ACTION ITEM - Supply the number of lines below containing "source", nothing else.

RECORDS SUPPLIED -
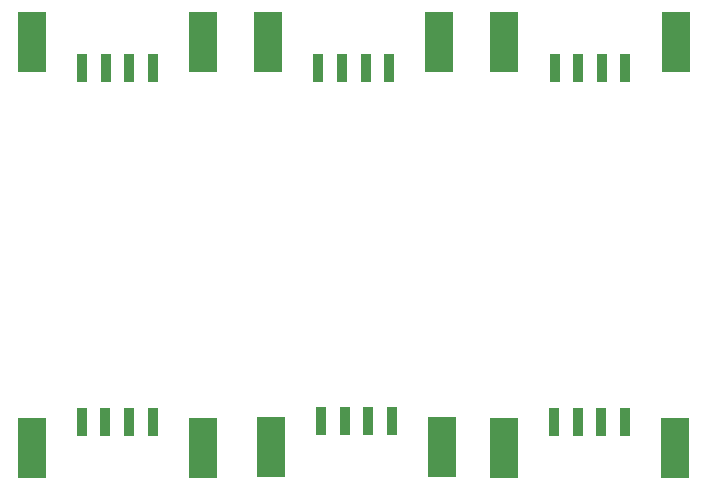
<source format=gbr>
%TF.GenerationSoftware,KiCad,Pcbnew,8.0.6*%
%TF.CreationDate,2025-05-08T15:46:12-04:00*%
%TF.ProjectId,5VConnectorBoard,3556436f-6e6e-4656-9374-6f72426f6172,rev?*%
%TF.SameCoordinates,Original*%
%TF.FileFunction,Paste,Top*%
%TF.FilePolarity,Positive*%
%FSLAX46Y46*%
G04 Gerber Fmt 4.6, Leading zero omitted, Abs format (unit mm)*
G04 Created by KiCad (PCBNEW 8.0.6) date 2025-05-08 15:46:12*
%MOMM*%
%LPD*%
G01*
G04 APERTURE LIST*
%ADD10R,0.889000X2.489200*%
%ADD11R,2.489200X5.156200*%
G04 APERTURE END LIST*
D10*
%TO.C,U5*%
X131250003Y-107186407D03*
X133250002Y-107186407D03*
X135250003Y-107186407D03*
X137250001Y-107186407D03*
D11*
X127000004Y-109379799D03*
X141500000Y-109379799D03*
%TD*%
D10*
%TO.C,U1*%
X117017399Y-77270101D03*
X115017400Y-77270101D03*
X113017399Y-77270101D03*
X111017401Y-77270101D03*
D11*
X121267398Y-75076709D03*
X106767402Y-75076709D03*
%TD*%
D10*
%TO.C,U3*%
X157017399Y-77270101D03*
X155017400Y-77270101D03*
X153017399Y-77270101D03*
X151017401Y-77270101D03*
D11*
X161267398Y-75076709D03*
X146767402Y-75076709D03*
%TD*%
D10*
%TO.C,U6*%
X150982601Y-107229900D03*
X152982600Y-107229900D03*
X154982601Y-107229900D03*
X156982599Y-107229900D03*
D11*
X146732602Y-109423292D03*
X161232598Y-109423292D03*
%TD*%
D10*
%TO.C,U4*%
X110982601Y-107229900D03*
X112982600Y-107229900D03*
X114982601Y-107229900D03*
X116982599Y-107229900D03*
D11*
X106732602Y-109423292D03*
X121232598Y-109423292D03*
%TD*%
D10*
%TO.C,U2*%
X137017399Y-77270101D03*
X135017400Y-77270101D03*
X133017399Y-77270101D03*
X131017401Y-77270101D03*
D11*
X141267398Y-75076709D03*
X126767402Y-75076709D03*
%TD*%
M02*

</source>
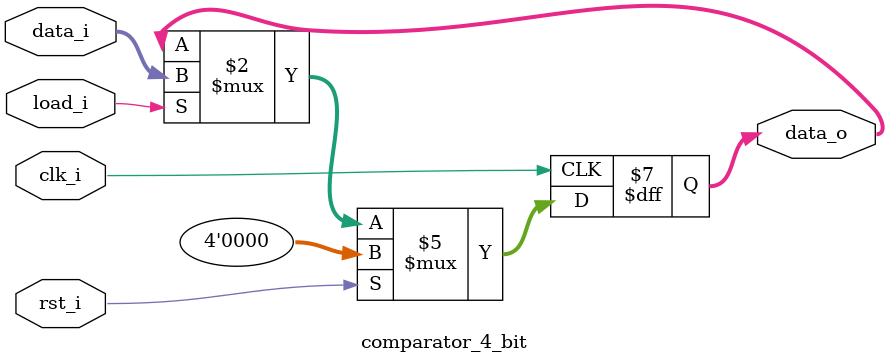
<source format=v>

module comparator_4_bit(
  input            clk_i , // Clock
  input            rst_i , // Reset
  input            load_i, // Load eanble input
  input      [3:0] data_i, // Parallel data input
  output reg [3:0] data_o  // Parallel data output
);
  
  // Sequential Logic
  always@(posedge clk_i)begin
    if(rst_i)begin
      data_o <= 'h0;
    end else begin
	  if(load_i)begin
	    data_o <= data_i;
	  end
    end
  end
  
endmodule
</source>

REPLY - 4